1.1 ENJEUX TERRITORIAUX ET ANALYSES SCIENTIFIQUES DE LA RECONVERSION

1.1.1 La reconversion : une tendance pérenne marquée par une diversification des questionnements scientifiques

Les premiers travaux géographiques83 traitant précisément de la reconversion des territoires industriels interrogent avant tout les aspects économiques de cette reconversion avec des questions liées à l’emploi par exemple (Brunet, Grasland, 1992) la question de la réorganisation spatiale des territoires est également mise en avant (Baudelle, op. cit. 1994a) ainsi que celle des jeux d’acteurs (Holz, 1988). Le développement analytique de ces objets accompagne les priorités et les questionnements des pouvoirs publics locaux qui doivent alors gérer un problème inédit remettant en question toute l’organisation spatiale et économique de leurs territoires. De fait, les premières politiques mises en place sont des politiques de pôles de conversion qui ont été souvent instaurées dans l’urgence (Daviet, in. Daumalin et al. op. cit.) à partir de 1984. Ces politiques ont principalement concerné les régions minières, mais aussi les territoires de la sidérurgie et des chantiers navals. Le but était ici de réindustrialiser les régions touchées par la crise qui étaient souvent à caractère mono-industriel. Nous avons vu dans le chapitre 1, les difficultés qui s’opposaient à ce genre de politiques avec l’exemple de l’impulsion donnée à l’industrie automobile. C’est précisément ce contexte qui justifie les approches économiques et territoriales développées par les chercheurs. Le thème de la reconversion dans les analyses scientifiques arrive finalement assez tardivement par rapport aux premières politiques des années 1980.

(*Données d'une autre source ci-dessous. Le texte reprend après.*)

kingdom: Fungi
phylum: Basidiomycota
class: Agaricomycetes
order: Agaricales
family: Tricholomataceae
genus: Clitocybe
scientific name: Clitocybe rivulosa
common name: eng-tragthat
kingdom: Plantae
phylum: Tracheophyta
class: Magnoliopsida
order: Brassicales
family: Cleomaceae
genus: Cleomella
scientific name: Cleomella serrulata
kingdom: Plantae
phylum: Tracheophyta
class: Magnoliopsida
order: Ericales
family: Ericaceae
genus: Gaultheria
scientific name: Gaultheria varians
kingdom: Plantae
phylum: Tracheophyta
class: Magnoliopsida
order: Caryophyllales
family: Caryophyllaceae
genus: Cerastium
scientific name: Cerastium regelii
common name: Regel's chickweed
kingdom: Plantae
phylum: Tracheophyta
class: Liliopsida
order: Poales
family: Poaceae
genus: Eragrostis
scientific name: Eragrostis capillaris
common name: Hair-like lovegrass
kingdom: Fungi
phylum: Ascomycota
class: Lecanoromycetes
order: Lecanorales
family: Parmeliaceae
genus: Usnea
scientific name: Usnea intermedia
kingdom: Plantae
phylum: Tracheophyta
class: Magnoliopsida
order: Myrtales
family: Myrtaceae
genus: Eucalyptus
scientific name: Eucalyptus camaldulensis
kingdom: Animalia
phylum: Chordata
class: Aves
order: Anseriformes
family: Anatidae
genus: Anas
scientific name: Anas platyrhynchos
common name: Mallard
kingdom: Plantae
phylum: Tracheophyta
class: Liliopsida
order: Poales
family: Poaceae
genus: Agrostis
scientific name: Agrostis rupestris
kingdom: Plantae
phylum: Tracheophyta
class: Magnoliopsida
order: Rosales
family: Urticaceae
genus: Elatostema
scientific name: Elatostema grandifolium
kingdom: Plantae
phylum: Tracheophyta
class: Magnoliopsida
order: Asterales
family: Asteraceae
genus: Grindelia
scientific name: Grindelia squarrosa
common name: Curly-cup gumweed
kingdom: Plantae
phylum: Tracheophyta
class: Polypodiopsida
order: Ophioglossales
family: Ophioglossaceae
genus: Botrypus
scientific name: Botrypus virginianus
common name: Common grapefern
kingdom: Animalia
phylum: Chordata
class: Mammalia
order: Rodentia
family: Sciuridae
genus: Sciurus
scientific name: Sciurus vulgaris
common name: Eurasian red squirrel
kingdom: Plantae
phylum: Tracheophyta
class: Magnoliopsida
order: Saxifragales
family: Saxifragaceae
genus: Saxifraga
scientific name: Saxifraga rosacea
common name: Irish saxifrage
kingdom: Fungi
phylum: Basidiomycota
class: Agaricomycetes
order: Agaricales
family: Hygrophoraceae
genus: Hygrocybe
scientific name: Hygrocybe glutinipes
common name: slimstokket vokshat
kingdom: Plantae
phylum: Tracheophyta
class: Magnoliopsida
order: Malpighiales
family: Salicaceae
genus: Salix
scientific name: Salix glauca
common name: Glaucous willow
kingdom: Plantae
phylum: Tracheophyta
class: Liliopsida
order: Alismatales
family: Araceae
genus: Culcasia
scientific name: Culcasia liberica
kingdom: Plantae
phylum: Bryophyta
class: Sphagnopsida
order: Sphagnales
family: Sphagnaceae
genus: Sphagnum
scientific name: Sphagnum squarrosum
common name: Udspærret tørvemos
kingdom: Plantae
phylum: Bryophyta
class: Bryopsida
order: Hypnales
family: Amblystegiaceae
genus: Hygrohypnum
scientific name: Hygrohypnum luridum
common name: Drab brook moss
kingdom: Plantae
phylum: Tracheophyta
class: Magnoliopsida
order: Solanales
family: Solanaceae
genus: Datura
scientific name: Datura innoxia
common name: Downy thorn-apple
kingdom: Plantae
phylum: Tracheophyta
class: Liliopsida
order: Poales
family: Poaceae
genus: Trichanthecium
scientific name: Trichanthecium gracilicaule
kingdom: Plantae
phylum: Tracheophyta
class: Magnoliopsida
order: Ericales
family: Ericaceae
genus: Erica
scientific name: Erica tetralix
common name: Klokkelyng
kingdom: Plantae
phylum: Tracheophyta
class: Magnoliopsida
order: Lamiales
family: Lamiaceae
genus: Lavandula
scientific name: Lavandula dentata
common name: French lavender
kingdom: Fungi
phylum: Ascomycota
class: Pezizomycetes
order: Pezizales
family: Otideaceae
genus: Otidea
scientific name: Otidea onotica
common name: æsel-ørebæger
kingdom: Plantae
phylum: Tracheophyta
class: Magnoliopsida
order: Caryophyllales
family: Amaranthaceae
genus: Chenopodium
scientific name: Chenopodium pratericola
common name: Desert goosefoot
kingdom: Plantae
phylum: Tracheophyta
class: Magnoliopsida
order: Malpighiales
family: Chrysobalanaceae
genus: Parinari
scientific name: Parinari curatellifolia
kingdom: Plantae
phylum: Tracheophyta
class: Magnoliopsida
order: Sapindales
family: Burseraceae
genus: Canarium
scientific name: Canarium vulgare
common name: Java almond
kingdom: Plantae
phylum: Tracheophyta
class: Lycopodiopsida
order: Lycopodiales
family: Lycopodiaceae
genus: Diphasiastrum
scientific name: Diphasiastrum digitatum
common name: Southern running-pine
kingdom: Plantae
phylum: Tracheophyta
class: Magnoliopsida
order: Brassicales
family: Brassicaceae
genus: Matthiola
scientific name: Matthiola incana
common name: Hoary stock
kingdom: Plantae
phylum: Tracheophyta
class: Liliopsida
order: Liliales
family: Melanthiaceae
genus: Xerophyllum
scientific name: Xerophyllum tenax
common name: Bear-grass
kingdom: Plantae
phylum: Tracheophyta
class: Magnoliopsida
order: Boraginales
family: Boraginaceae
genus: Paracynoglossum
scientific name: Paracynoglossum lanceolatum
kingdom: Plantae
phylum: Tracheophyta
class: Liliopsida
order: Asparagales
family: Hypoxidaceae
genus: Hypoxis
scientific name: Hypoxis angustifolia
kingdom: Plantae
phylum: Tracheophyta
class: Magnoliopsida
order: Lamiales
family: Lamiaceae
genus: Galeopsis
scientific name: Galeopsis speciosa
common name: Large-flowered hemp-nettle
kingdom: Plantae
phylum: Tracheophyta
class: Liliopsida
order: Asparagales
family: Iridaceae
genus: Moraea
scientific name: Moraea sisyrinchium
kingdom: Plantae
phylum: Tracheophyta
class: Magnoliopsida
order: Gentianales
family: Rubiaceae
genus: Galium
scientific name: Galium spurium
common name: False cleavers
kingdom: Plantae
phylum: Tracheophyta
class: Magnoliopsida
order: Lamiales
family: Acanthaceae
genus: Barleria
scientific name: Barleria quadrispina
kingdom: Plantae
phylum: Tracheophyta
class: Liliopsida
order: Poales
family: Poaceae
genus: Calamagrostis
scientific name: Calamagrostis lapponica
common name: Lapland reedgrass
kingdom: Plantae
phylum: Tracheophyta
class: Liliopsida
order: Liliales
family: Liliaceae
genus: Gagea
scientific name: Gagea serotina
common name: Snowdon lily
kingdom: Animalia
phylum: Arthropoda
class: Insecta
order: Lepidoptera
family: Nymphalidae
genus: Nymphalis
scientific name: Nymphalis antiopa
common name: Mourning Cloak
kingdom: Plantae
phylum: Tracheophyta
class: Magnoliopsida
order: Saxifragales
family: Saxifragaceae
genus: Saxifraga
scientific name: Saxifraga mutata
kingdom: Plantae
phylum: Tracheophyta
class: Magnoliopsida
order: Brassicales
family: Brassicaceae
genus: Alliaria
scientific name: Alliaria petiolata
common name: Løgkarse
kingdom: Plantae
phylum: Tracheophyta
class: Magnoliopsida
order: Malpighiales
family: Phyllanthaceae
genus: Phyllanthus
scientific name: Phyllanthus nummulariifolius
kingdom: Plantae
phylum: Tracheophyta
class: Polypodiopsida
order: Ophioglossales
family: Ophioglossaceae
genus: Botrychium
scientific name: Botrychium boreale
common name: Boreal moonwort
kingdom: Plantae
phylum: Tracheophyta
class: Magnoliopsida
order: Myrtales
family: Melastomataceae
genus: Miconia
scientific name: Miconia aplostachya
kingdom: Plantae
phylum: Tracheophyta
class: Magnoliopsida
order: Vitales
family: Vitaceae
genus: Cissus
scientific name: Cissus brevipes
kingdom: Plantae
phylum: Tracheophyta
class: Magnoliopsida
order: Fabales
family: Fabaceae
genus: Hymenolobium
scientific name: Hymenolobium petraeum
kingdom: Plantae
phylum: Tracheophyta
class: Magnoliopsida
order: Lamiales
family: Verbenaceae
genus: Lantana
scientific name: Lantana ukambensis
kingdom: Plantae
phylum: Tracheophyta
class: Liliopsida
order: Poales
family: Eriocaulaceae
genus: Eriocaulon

1.1.1.1 La reconversion du Bassin minier dans la littérature scientifique

Pour entrer dans ce chapitre, nous avons souhaité d’abord analyser un numéro spécial de la revue Hommes et Terres du Nord, aujourd’hui Territoires en Mouvement, paru en 1994 – soit quatre ans après la fin définitive de l’exploitation – et entièrement consacré au « Pays Minier après la mine ». Cette manifestation d’un intérêt scientifique pour des dynamiques territoriales

83 La lecture de l’Habilitation à Diriger des Recherches de Simon Edelblutte a été particulièrement éclairante pour

comprendre comme la géographie s’était emparée de la question de la reconversion. Nous le remercions de son envoi.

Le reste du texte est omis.